Although the announcement underlines the uneven advancement of the government’s devolution drive, with GM and London driving ahead while other areas continue to negotiate deals, it also represents a significant opportunity. Done effectively, devolution offers the chance to join up services including health, social care, employment, housing and skills, making the most of individual budget streams and avoiding the duplication of services.

London and GM have been presented with an exciting opportunity and it is important for them to be able to use it to demonstrate the value of devolution.  Whitehall has not traditionally been able to hand over the reins of power willingly, so it is crucial for localisation as a whole that the trailblazers get it right.

Although not a magic bullet, devolution offers the opportunity to better integrate services to meet the needs of the local population. For example, increasing the co-location of services can make a significant difference in terms of building trust and understanding between different organisations and increasing the ease of access for jobseekers themselves.

With the ability to unify funding streams, GM and London will now have significantly more to spend on employment support through the Work and Health Programme than in areas where it is being nationally commissioned. Through Working Well and Working Capital, the respective areas have already demonstrated their abilities to integrate services and offer a more holistic approach that encompasses an individual’s wellbeing with their employment prospects. With the increased funding of the Work and Health Programme, they will be able to scale up such initiatives.
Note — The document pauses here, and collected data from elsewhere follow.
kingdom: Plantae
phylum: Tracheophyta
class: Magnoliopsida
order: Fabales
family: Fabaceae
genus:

However, alongside the benefits of devolution there are of course pitfalls. In particular, there is a danger around ensuring a consistent standard of commissioning, and with increased commissioners there is always likely to be greater variation. It is therefore important that local government procurement processes are transparent, so as to ensure that standards in procurement are maintained and that cases of poor procurement can be identified, challenged and learnt from.

Looking ahead, a further challenge will be joining up Jobcentre Plus (JCP), a centrally run national institution, with locally commissioned services. This tension is currently playing out in Scotland. For the first time, from April this year, the Scottish Government has designed and will deliver its own national employment support programmes, but these still necessitate interaction with a Whitehall-led JCP.  In effect, the Scottish Government has some of the powers to design its own initiatives, but lacks all of the necessary tools to join the system up.The same will also be true in the English regions.

Such tensions are to be expected along the way, but what’s important is that both the national and regional decision makers retain the political will to make it work, whilst putting in place the processes to ensure effective outcomes for their residents. This month heralds an important marker in the road and it’s up to everyone in the employment and skills landscape to play their part as the pace-setters for other regions to follow.